Diabetic retinopathy is a preventable cause of blindness
DIABETES AFFECTS very small blood vessels in the eyes. This affects the circulation of the eye and poor circulation can lead to visual problems. When diabetes affects the back layer of the eye (the retina) it is called diabetic retinopathy. This is a cause of poor vision or blindness and is usually due to poor sugar control and is worsened if the patient has hypertension or high cholesterol (high fat content in the blood).
Diabetic retinopathy affects the eyes by causing floaters (because of bleeding in the eye) or blurred vision from leakage of blood vessels in the central area of the retina (the macula).
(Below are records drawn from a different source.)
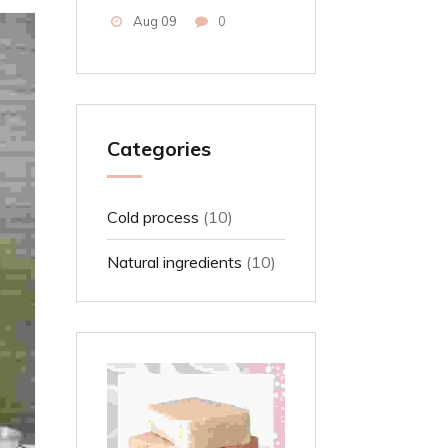
Aug 09
0
Categories
Cold process
(10)
Natural ingredients
(10)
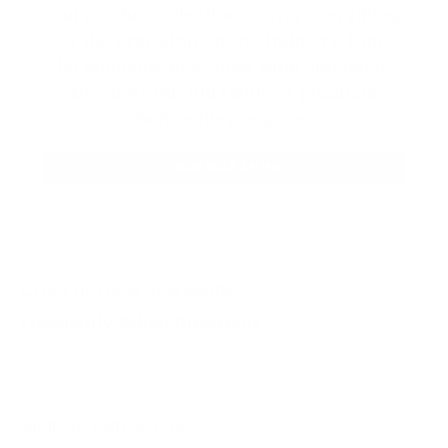
Our product selections cover everything
for the Precision Sports Industry. Don’t
let someone else snag what you need.
Discover our full range of products
before they’re gone.
SHOP BULK AMMO
QUESTIONS & ANSWERS
Frequently Asked Questions
You must sign in first to ask a question.
SIMILAR PRODUCTS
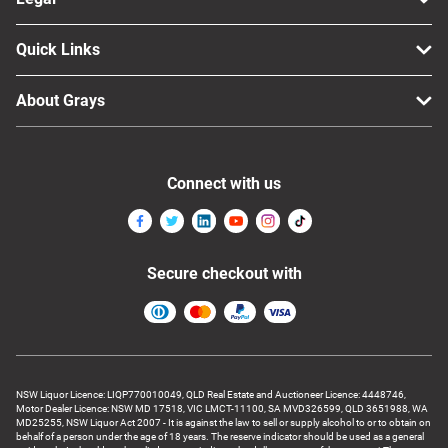
Quick Links
About Grays
Connect with us
Secure checkout with
NSW Liquor Licence: LIQP770010049, QLD Real Estate and Auctioneer Licence: 4448746,
Motor Dealer Licence: NSW MD 17518, VIC LMCT-11100, SA MVD326599, QLD 3651988, WA
MD25255, NSW Liquor Act 2007 - It is against the law to sell or supply alcohol to or to obtain on
behalf of a person under the age of 18 years. The reserve indicator should be used as a general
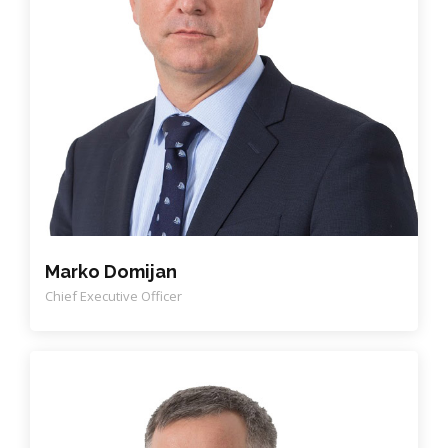
Marko Domijan
Chief Executive Officer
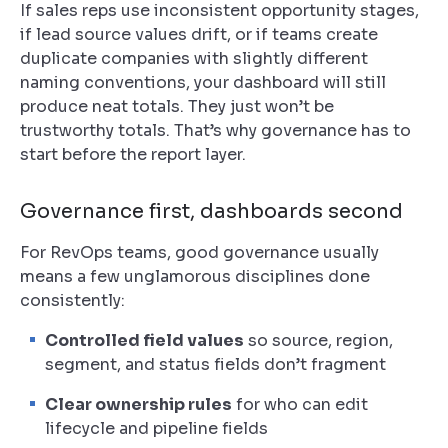
If sales reps use inconsistent opportunity stages,
if lead source values drift, or if teams create
duplicate companies with slightly different
naming conventions, your dashboard will still
produce neat totals. They just won’t be
trustworthy totals. That’s why governance has to
start before the report layer.
Governance first, dashboards second
For RevOps teams, good governance usually
means a few unglamorous disciplines done
consistently:
Controlled field values
so source, region,
segment, and status fields don’t fragment
Clear ownership rules
for who can edit
lifecycle and pipeline fields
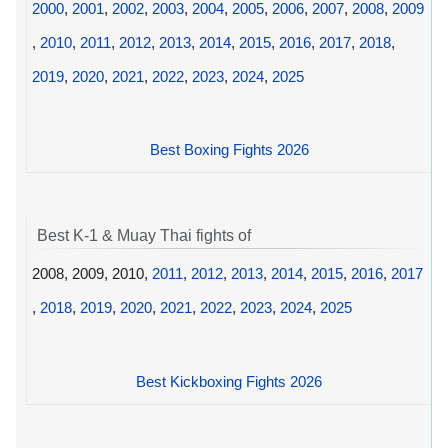
2000
,
2001
,
2002
,
2003
,
2004
,
2005
,
2006
,
2007
,
2008
,
2009
,
2010
,
2011
,
2012
,
2013
,
2014
,
2015
,
2016
,
2017
,
2018
,
2019
,
2020
,
2021
,
2022
,
2023
,
2024
,
2025
Best Boxing Fights 2026
Best K-1 & Muay Thai fights of
2008, 2009, 2010,
2011
,
2012
,
2013
,
2014
,
2015
,
2016
,
2017
,
2018
,
2019
,
2020
,
2021
,
2022
,
2023
,
2024
,
2025
Best Kickboxing Fights 2026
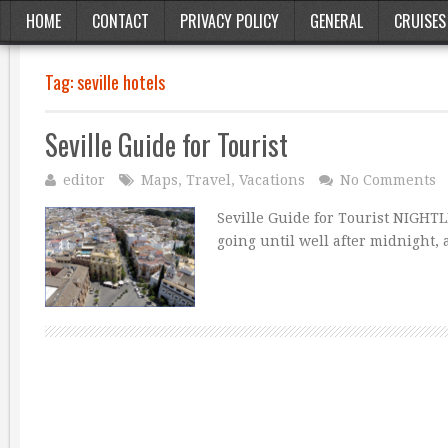
HOME
CONTACT
PRIVACY POLICY
GENERAL
CRUISES
Tag:
seville hotels
Seville Guide for Tourist
editor
Maps
,
Travel
,
Vacations
No Comments
Seville Guide for Tourist NIGHTLI
going until well after midnight, 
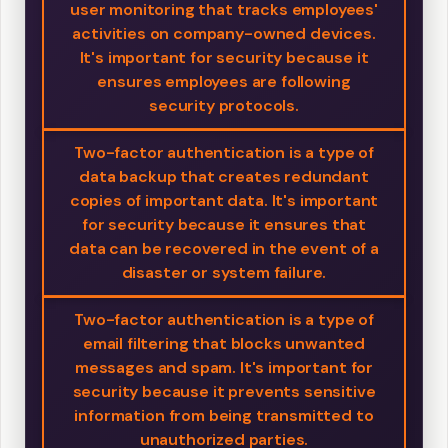
user monitoring that tracks employees'
activities on company-owned devices.
It's important for security because it
ensures employees are following
security protocols.
Two-factor authentication is a type of
data backup that creates redundant
copies of important data. It's important
for security because it ensures that
data can be recovered in the event of a
disaster or system failure.
Two-factor authentication is a type of
email filtering that blocks unwanted
messages and spam. It's important for
security because it prevents sensitive
information from being transmitted to
unauthorized parties.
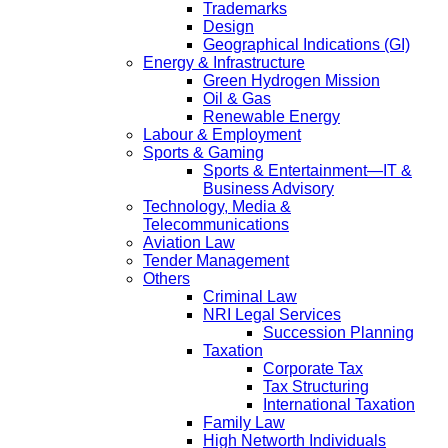
Trademarks
Design
Geographical Indications (GI)
Energy & Infrastructure
Green Hydrogen Mission
Oil & Gas
Renewable Energy
Labour & Employment
Sports & Gaming
Sports & Entertainment—IT &
Business Advisory
Technology, Media &
Telecommunications
Aviation Law
Tender Management
Others
Criminal Law
NRI Legal Services
Succession Planning
Taxation
Corporate Tax
Tax Structuring
International Taxation
Family Law
High Networth Individuals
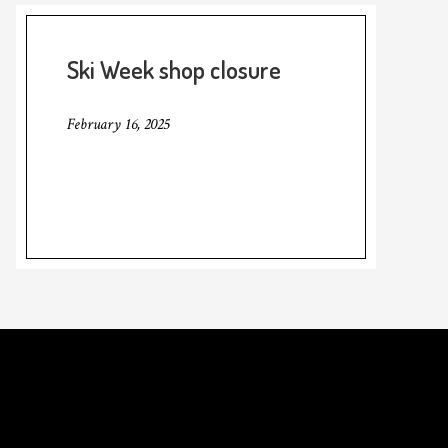
Ski Week shop closure
February 16, 2025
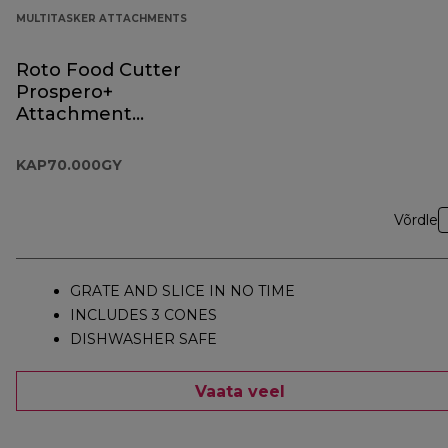
MULTITASKER ATTACHMENTS
Roto Food Cutter
Prospero+
Attachment
KAP70.000GY
KAP70.000GY
Võrdle
GRATE AND SLICE IN NO TIME
INCLUDES 3 CONES
DISHWASHER SAFE
Vaata veel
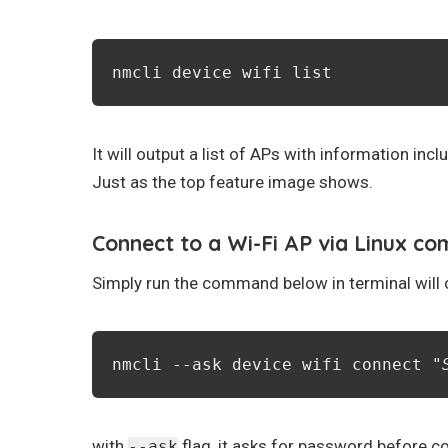
nmcli device wifi list
It will output a list of APs with information i
Just as the top feature image shows.
Connect to a Wi-Fi AP via Linux c
Simply run the command below in terminal will c
nmcli --ask device wifi connect "
with
flag, it asks for password before c
--ask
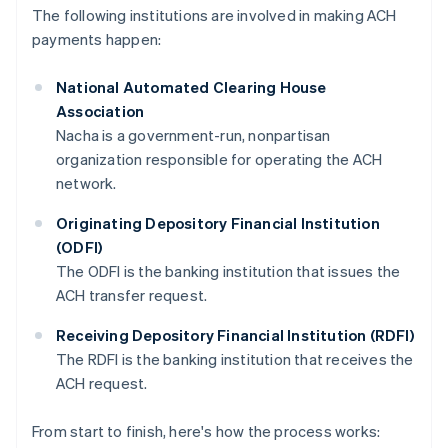
The following institutions are involved in making ACH
payments happen:
National Automated Clearing House
Association
Nacha is a government-run, nonpartisan
organization responsible for operating the ACH
network.
Originating Depository Financial Institution
(ODFI)
The ODFI is the banking institution that issues the
ACH transfer request.
Receiving Depository Financial Institution (RDFI)
The RDFI is the banking institution that receives the
ACH request.
From start to finish, here's how the process works:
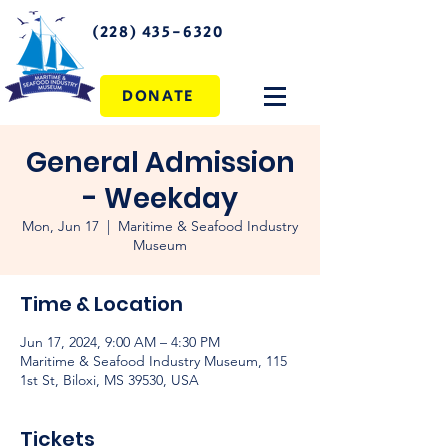
(228) 435-6320
DONATE
General Admission
- Weekday
Mon, Jun 17
  |  
Maritime & Seafood Industry
Museum
Time & Location
Jun 17, 2024, 9:00 AM – 4:30 PM
Maritime & Seafood Industry Museum, 115
1st St, Biloxi, MS 39530, USA
Tickets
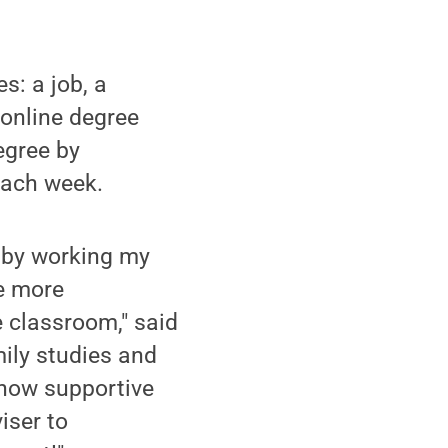
s: a job, a
n online degree
egree by
each week.
nd by working my
be more
e classroom," said
ily studies and
 how supportive
iser to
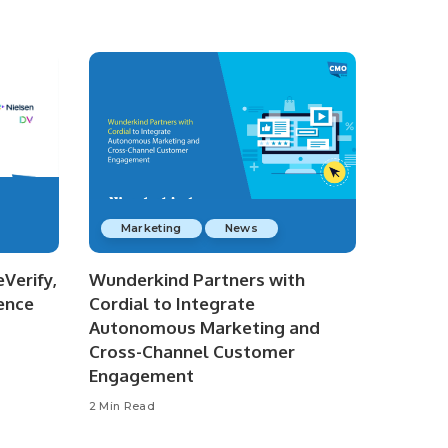
Marketing
News
Verify,
Wunderkind Partners with
ence
Cordial to Integrate
Autonomous Marketing and
Cross-Channel Customer
Engagement
2 Min Read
Cataracts and glaucoma are more commonly seen in diabetic patients.
Diabetic retinopathy occurs due to uncontrolled diabetes and is PREVENTABLE.
All Type 2 diabetic patients (non-insulin dependent, usually adults) must have a dilated eye examination at least once a year by an ophthalmologist (eye doctor) – a diabetic retinopathy screening (DRS)
Type 1 diabetic patients (insulin dependent, usually children) must have DRS done by the fifth year of their diagnosis.
Patients with early diabetic retinopathy are asymptomatic (no visual complaints)
If left undiagnosed, it will lead to blindness. It is important to detect it early.
Diabetic patients are at risk of serious visual impairment if their eyes are not screened
Screening with a dilated eye examination can pick up problems in the eye (retina) early and treatment can be done BEFORE vision is lost.
After vision is lost, it
may not be possible to get it back again.
Treatment may involve laser treatment, special injections or in very complex cases, retinal surgery. Good control of the diabetes is essential for the treatment to be effective.
Early treatment can save vision. However, in advanced disease, surgery may only stop the problem from getting worse (stabilise it) as the disease has already caused significant permanent damage to the eyesight.
What can you do?
All newly diagnosed diabetic patients (Type 2/adult onset) and those who have not had an eye examination in the past year should be seen by an eye doctor for screening. After the initial screening, you will need to be seen by your eye doctor, at least once a year for a dilated eye examination or sooner if problems are found.
Diabetic retinopathy screening, early diagnosis and treatment is essential and can prevent visual loss. If you are a diabetic, you must see your ophthalmologist at least once a year for a dilated eye examination, a glasses test alone is not adequate.
Good glucose control is essential to prevent diabetic retinopathy.
MEDICS are six checklist points to remember to control your diabetes.
1) Medication: Be compliant with your medications; take them daily and on time.
2) Exercise: At least 30 minutes a day, three times a week – walking, dancing, cycling, etc.
3) Diet: Watch your sugar (carbohydrate) intake, eat lots of vegetables. 4) Avoid smoking. 5) Compliance: Regular visits to your doctor and eye doctor.
6) Self-monitoring of blood glucose (must check your fasting and two hours after a meal).